- **Task prompt**:
Consider the data that follows and state how many lines contain the string "shoulder", using the number alone.

--- Data to process Enclosed Below ---

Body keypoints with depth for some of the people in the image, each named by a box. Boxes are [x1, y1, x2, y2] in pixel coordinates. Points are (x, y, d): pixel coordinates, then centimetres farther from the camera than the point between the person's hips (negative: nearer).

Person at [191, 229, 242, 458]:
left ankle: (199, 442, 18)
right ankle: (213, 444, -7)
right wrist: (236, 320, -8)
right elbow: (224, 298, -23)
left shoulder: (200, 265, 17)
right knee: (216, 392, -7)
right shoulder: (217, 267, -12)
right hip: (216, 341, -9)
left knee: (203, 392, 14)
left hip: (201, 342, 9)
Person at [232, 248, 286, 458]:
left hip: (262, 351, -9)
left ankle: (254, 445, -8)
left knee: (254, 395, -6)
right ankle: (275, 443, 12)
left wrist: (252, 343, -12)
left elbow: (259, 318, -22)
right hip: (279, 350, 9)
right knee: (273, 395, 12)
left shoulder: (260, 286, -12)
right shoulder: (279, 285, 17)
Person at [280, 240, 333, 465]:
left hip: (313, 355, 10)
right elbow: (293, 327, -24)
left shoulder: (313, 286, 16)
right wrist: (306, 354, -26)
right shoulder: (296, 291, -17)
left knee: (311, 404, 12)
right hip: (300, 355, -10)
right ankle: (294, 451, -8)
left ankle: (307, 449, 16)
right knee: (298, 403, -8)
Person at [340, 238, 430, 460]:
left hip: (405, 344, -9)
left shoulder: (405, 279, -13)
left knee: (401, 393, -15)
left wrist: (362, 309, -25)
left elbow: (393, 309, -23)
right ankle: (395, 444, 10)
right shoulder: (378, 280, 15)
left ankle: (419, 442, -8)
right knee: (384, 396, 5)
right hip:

--- End of Enclosed Data to process ---

- **Result of the exercise**:
8